A dust-inhaling, bone-jarring thirty minutes later we pulled into the hotel’s driveway. My shoulders ached from holding the paddle—its scooped blades caught the air and threatened to flip me backward off the bike every time we picked up speed. My face was bruised from being hit with so many bugs.
On the other hand, the surf ski clinic was great. I improved my paddling techniques and got in some good training. Of course, I wish someone with more experience in these things had told me the sign: “Warning: marine life” actually means “Warning: fish will leap out of the water and bite your bare foot, leaving behind a tooth that will become infected.” And despite a lifeguard’s belief to the contrary, ice, not urine, relieves the burn of jellyfish stings. But these are small quibbles. The denizens of Unnamed South Pacific Island are some of the nicest people I’ve ever met.

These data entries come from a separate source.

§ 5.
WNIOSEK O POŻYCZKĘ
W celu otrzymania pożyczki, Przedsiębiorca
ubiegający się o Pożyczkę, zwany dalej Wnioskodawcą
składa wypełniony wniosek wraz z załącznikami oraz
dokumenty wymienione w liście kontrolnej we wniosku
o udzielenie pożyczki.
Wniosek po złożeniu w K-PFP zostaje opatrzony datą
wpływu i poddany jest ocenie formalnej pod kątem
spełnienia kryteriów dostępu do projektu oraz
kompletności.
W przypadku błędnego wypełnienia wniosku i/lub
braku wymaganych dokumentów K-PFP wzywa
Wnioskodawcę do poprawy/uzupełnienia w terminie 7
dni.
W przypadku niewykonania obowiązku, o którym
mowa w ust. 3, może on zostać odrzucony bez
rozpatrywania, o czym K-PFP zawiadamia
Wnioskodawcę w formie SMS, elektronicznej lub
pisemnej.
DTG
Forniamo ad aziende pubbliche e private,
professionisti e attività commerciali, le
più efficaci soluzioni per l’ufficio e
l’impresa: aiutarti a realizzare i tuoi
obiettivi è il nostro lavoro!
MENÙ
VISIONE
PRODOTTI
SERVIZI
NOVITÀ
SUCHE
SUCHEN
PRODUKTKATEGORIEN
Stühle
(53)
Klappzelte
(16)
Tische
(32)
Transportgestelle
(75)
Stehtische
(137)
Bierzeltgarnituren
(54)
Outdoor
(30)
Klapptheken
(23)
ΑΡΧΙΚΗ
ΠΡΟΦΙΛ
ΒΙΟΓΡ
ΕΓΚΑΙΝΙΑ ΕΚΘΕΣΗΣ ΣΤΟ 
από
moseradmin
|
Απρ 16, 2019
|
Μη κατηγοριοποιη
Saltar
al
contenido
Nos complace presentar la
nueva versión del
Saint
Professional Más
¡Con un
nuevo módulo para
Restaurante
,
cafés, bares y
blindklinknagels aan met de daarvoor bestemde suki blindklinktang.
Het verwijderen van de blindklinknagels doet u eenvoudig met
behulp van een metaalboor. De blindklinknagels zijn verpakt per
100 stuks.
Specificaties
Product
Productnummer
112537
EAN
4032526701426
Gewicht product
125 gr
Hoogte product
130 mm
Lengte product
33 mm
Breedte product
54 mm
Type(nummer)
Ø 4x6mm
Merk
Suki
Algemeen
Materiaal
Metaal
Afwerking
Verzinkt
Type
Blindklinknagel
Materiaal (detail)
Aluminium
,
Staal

Like the hotel clerk who checked me out five days later.
“Where are you going?” he asked, handing me my receipt.
“Catching the train back south. Are there cabs in front?”
He eyed my battered travel clothes. “The bus is much cheaper, and there’s only one transfer. The stop is—”
“Thanks, but I prefer a cab.” I picked up my paddle and duffel and walked out the hotel’s front door to the lone cab at the curb.
“Train station, please,” I said after stowing my gear and climbing into the back seat.
The cabbie looked in his rearview mirror at me.
“Twenty dollars,” he said, his tone a polite warning this wouldn’t be an inexpensive ride.
“Make it thirty,” I said, leaning back into the seat with a happy sigh.